You can (and probably wants) specify a starting point if you pass a relative path. The default starting point is the result is os.getcwd() while you probably wants the directory containing you script. To to so, pass __file__:

add_to_pythonpath("../..", starting_point=__file__)

starting_point can be a file path (basename will be stripped) or a directory name. It will be from there that the relative path will be calculated.

You can also choose where in the sys.path list your path will be added by passing insertion_index, which default to after the last existing item.

To timestamp

datetime.fromtimestamp exists but not the other away around, and it's not likely to change anytime soon (see: http://bugs.python.org/issue2736). In the meantime:

>>> from datetime import datetime
>>> to_timestamp(datetime(2000, 1, 1, 2, 1, 1))
946692061
>>> datetime.fromtimestamp(946688461) # PYTHON, Y U NO HAZ TO_TIMESTAMP ?
datetime.datetime(2000, 1, 1, 2, 1, 1)

Removing duplicates

skip_duplicates returns a generator that will yield all objects from an iterable, skipping duplicates and preserving order

>>> list(skip_duplicates([1, 2, 3, 4, 4, 2, 1, 3 , 4]))
[1, 2, 3, 4]

Duplicates are identified using the key function to calculate a unique fingerprint. This does not use natural equality, but the result use a set() to remove duplicates, so defining __eq__ on your objects would have no effect.

By default the fingerprint is the object itself, which ensure the functions works as-is with iterable of primitives such as int, str or tuple.

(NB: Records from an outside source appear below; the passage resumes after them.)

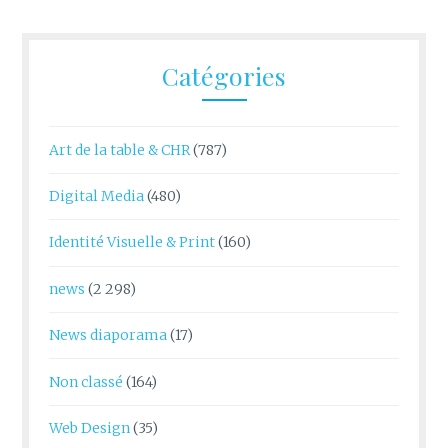
Catégories
Art de la table & CHR
(787)
Digital Media
(480)
Identité Visuelle & Print
(160)
news
(2 298)
News diaporama
(17)
Non classé
(164)
Web Design
(35)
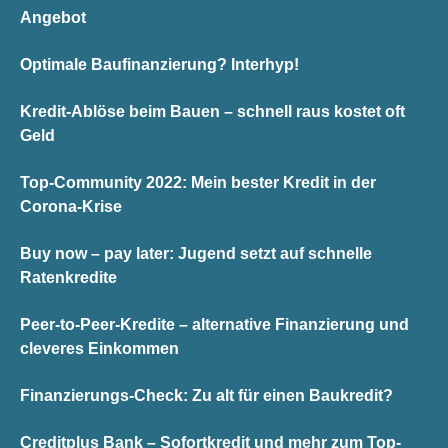
Angebot
Optimale Baufinanzierung? Interhyp!
Kredit-Ablöse beim Bauen – schnell raus kostet oft
Geld
Top-Community 2022: Mein bester Kredit in der
Corona-Krise
Buy now – pay later: Jugend setzt auf schnelle
Ratenkredite
Peer-to-Peer-Kredite – alternative Finanzierung und
cleveres Einkommen
Finanzierungs-Check: Zu alt für einen Baukredit?
Creditplus Bank – Sofortkredit und mehr zum Top-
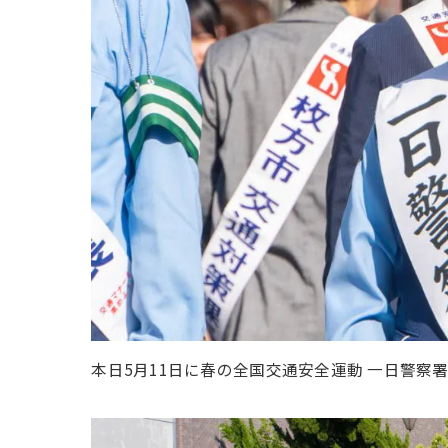
本日5月11日に春の全国交通安全運動 一日警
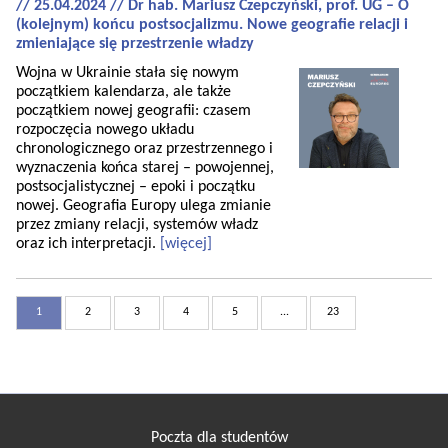
// 25.04.2024 // Dr hab. Mariusz Czepczyński, prof. UG – O
(kolejnym) końcu postsocjalizmu. Nowe geografie relacji i
zmieniające się przestrzenie władzy
Wojna w Ukrainie stała się nowym
początkiem kalendarza, ale także
początkiem nowej geografii: czasem
rozpoczęcia nowego układu
chronologicznego oraz przestrzennego i
wyznaczenia końca starej – powojennej,
postsocjalistycznej – epoki i początku
nowej. Geografia Europy ulega zmianie
przez zmiany relacji, systemów władz
oraz ich interpretacji.
[więcej]
1
2
3
4
5
...
23
Poczta dla studentów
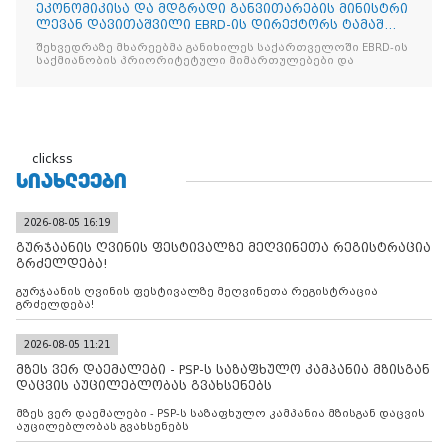
ეკონომიკისა და მდგრადი განვითარების მინისტრი
ლევან დავითაშვილი EBRD-ის დირექტორს ტამაშ
ვოჟნიტს შეხვდ
შეხვედრაზე მხარეებმა განიხილეს საქართველოში EBRD-ის
საქმიანობის პრიორიტეტული მიმართულებები და
clickss
ᲡᲘᲐᲮᲚᲔᲔᲑᲘ
2026-08-05 16:19
გურჯაანის ღვინის ფესტივალზე მეღვინეთა რეგისტრაცია
გრძელდება!
გურჯაანის ღვინის ფესტივალზე მეღვინეთა რეგისტრაცია
გრძელდება!
2026-08-05 11:21
მზეს ვერ დაემალები - PSP-ს საზაფხულო კამპანია მზისგან
დაცვის აუცილებლობას გვახსენებს
მზეს ვერ დაემალები - PSP-ს საზაფხულო კამპანია მზისგან დაცვის
აუცილებლობას გვახსენებს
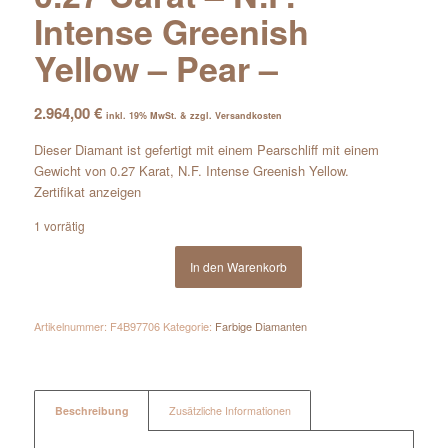
Intense Greenish
Yellow – Pear –
2.964,00
€
inkl. 19% MwSt. & zzgl. Versandkosten
Dieser Diamant ist gefertigt mit einem Pearschliff mit einem
Gewicht von 0.27 Karat, N.F. Intense Greenish Yellow.
Zertifikat anzeigen
1 vorrätig
In den Warenkorb
Artikelnummer:
F4B97706
Kategorie:
Farbige Diamanten
Beschreibung
Zusätzliche Informationen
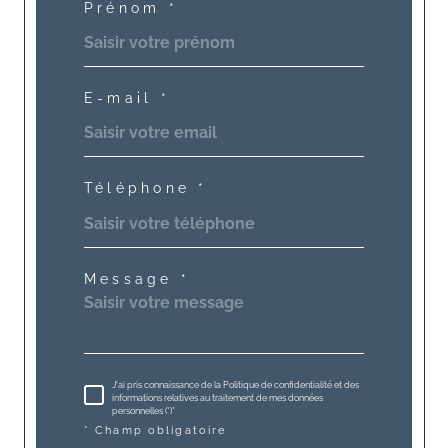
Prénom *
E-mail *
Téléphone *
Message *
J'ai pris connaissance de la Politique de confidentialité et des
informations relatives au traitement de mes données
personnelles (*)*
* Champ obligatoire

The return value of key MUST be hashable, which means for non hashable objects such as dict, set or list, you need to specify a function that returns a hashable fingerprint

>>> list(skip_duplicates(([], [], (), [1, 2], (1, 2)), lambda x: tuple(x)))
[[], [1, 2]]
>>> list(skip_duplicates(([], [], (), [1, 2], (1, 2)), lambda x: (type(x), tuple(x))))
[[], (), [1, 2], (1, 2)]